Nothing is more radical in fashion than an even slightly rounded thigh or tummy. At Paris haute couture fashion week, Valentino challenged the catwalk’s last taboo by using models whose bodies were mostly close to average size, rather than super skinny. With the elegant understatement for which his dresses are known, designer Pierpaolo Piccioli observed simply that he “thought it was time for a change”.
The enduring hegemony of the size zero ideal in fashion has been obscured by the trend for using one or two token “plus size” models in a show – often dressed in longer, looser garments than their slender colleagues, lest their flesh offend. Here, by contrast, leather-look satin hugged normal-sized curves, and sharp thigh-high splits in silk faille skirt flashed glimpses of soft thigh. Bustier dress met skin with a hint of softly oozing flesh, rather than with the clang of zipper against shoulderblade.
Fashion has trailed behind culture in clinging rigidly to model proportions unchanged in a century. Valentino looked dreamier than ever on more relatable bodies, which showed off Piccioli’s skill as a couturier – a factor that will, perhaps, prompt other designers to follow suit. “The message does not change in its purpose, which is to convey beauty, but in its welcoming expression,” said the designer.
Haute couture, where dresses are made to order with six-figure pricetags, is a unlikely conduit for the winds of modernity, but Piccioli believes that the symbolism of diversity in fashion’s highest echelon is powerful.

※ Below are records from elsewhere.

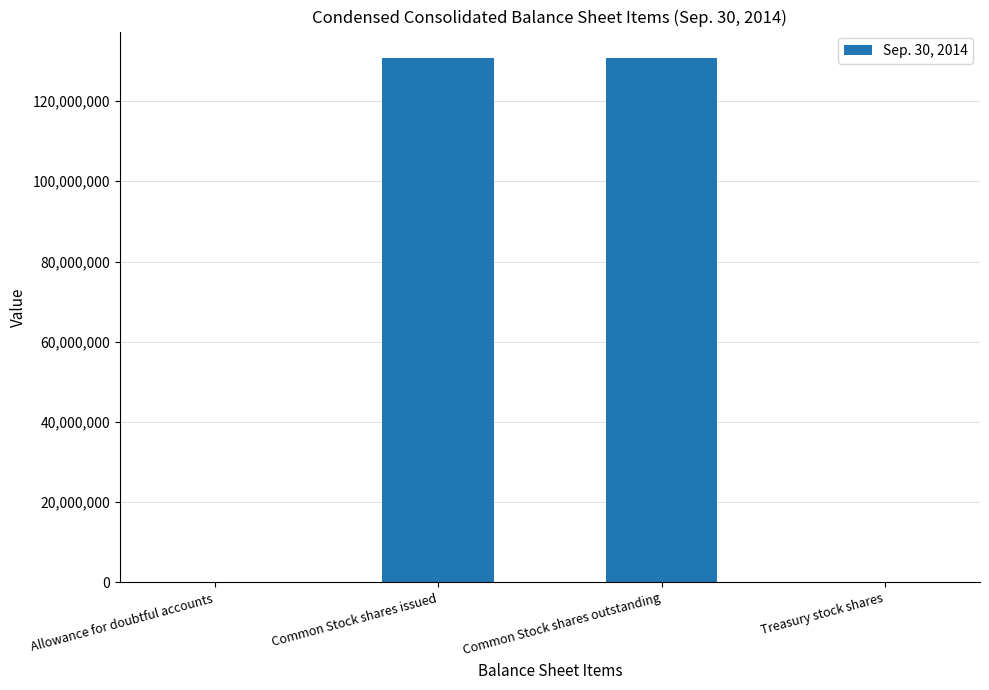

What is the change in value from Allowance for doubtful accounts to Common Stock shares issued?

+130773448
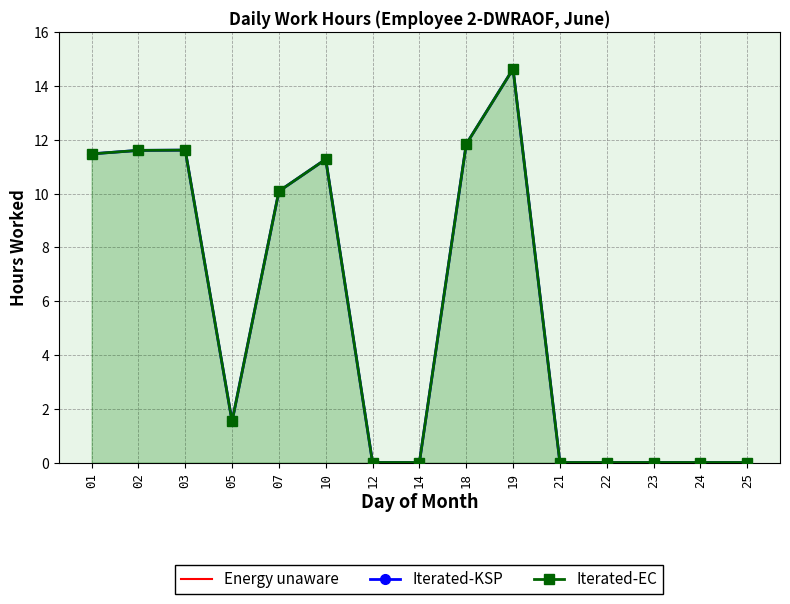

Reading left to right, what are all the values shown in this chart?

Energy unaware: 11.5	11.6	11.6	1.5	10.1	11.3	0.0	0.0	11.8	14.6	0.0	0.0	0.0	0.0	0.0
Iterated-KSP: 11.5	11.6	11.6	1.5	10.1	11.3	0.0	0.0	11.8	14.6	0.0	0.0	0.0	0.0	0.0
Iterated-EC: 11.5	11.6	11.6	1.5	10.1	11.3	0.0	0.0	11.8	14.6	0.0	0.0	0.0	0.0	0.0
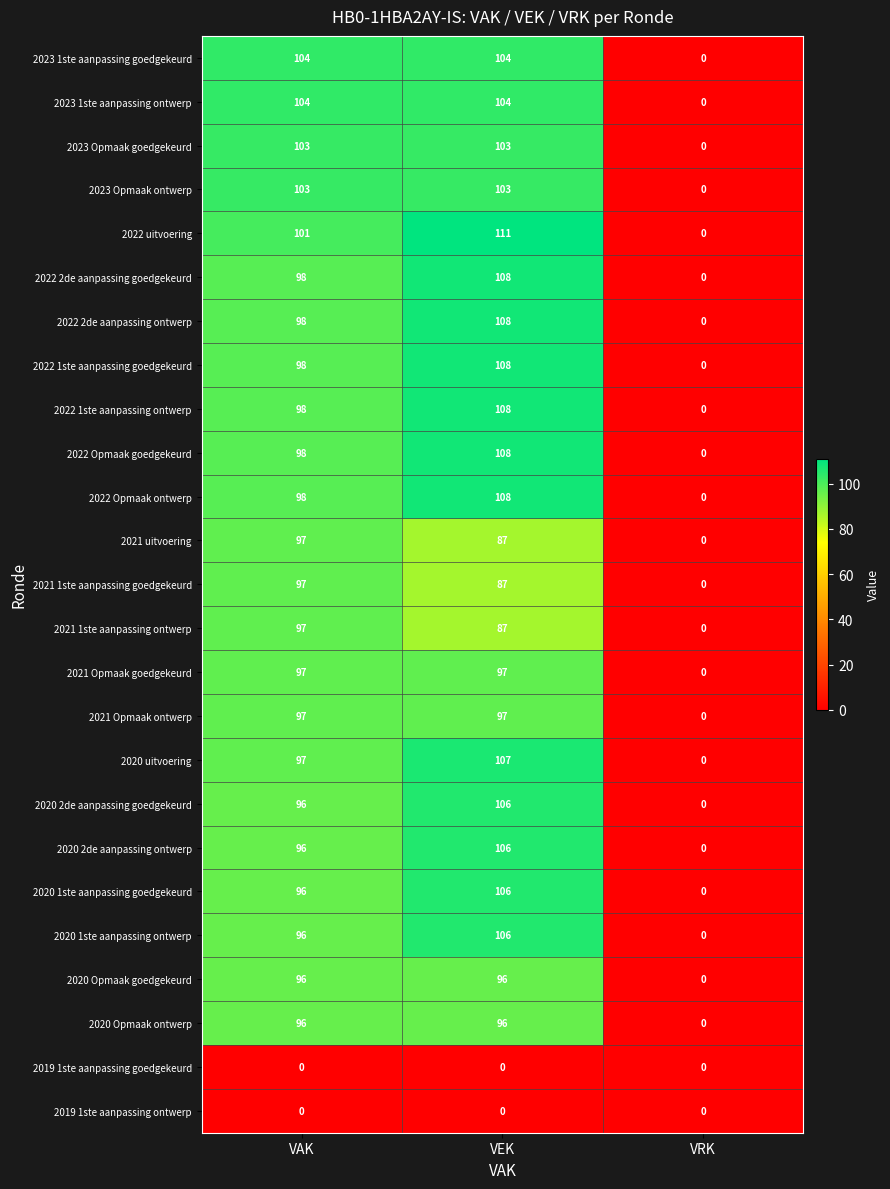

Between VEK and VRK, which series saw the biggest shift?

2022 uitvoering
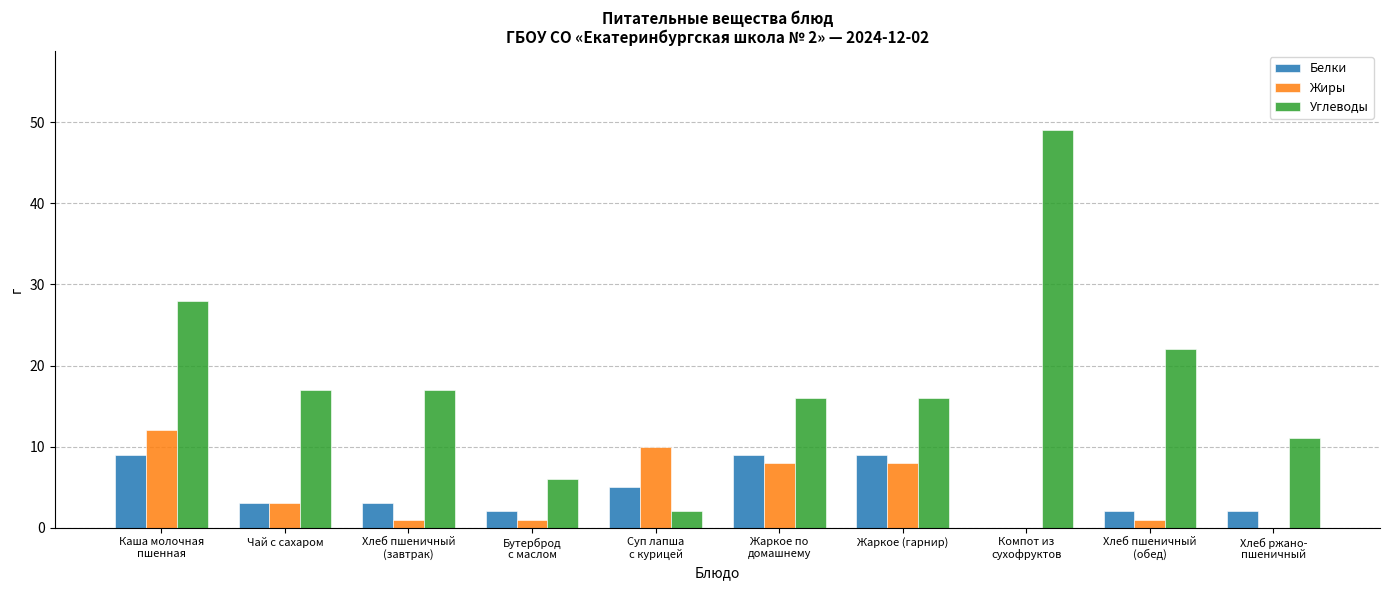

The value of Белки at Хлеб ржано-
пшеничный is 2. True or false?

True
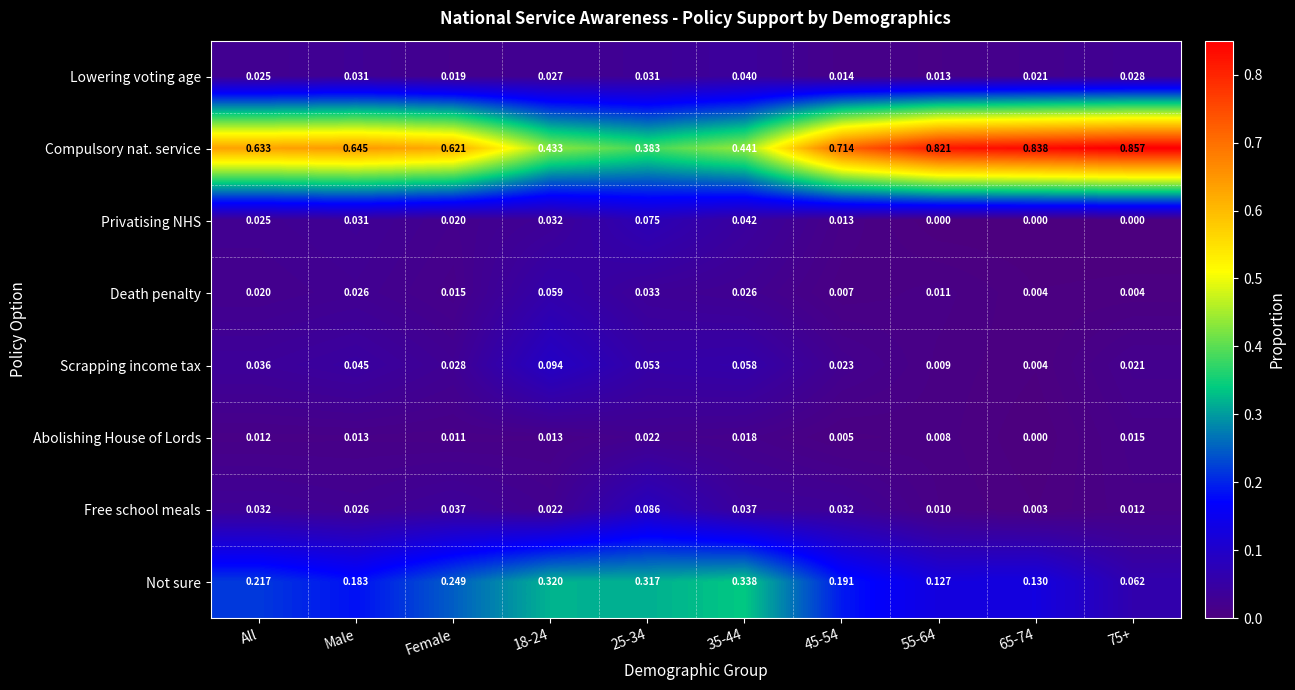

Between 25-34 and 55-64, which series saw the biggest shift?

Compulsory nat. service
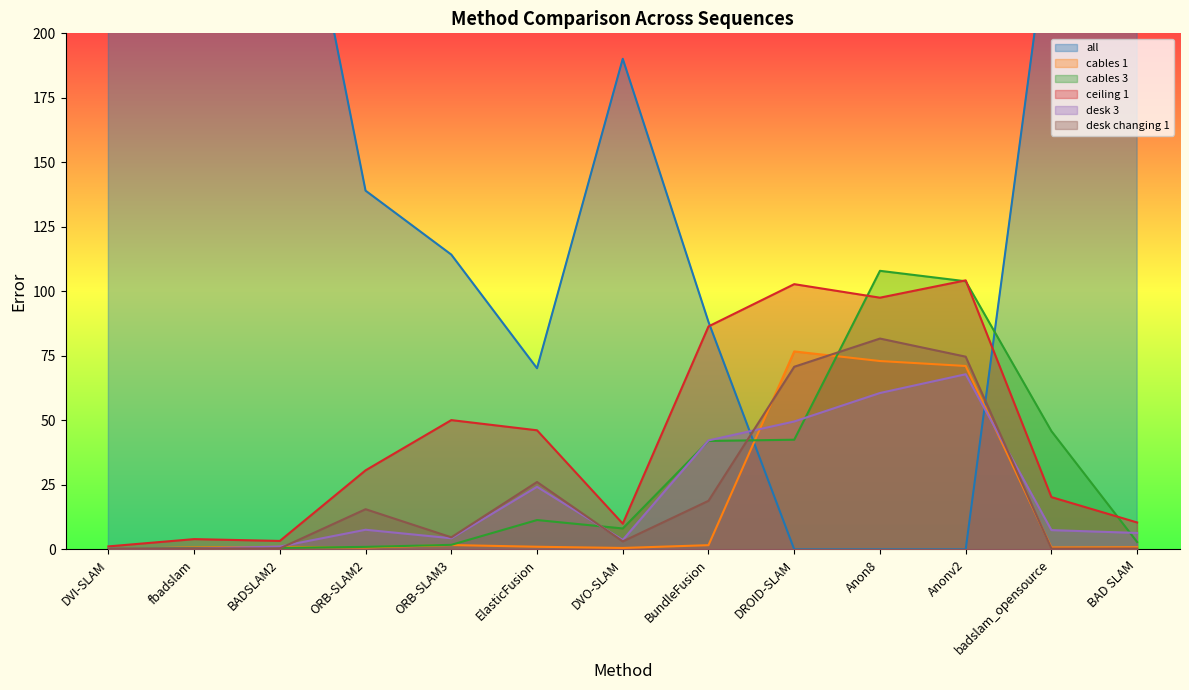

Which series ends up on top after the final intersection of all and cables 3?

all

In five years he has revolutionised what was once a bastion of patrician glamour into one of fashion’s more progressive names. A house forged in the image of its permatanned founder, Valentino Garavani, who dressed Jackie Kennedy and Elizabeth Taylor and had a sofa installed on his private jet for his beloved pugs, now stands for inclusivity. This show’s casting “reflects the richness and diversity of the contemporary world and … an idea of beauty that is not absolute”, Piccioli said.
Two years ago, when a Valentino couture catwalk featured a cast of 65 models, 43 of whom were black, Piccioli said that “although [couture] celebrates uniqueness, which is a synonym for diversity, it has always meant to be [sic] for white people”. He told Vogue that in the context of rising anti-immigration feeling in his native Italy “to have a Roman brand represented by Black beauty goes against all the xenophobia in Italy”.
This week’s Paris haute couture shows have seen a near return to live events, although with smaller audiences due to fewer visitors from Asia. However, the runup to New York fashion week, which begins in two weeks, has been hit by announcements of delays. Tom Ford, whose show had been scheduled for the closing night of the New York shows, has cancelled the event, citing Covid-related delays.
“We have struggled internally over the past month with many of our staff out with Covid in our design studio and atelier in Los Angeles as well as in our factories in Italy … [we] are faced with the sad fact that we will simply not have a completed collection in time.”
Designer Thom Browne also cited manufacturing delays as a factor in the postponement of his show from February’s fashion week to an April date adjacent to the Met Gala, New York’s most star-studded annual fashion party.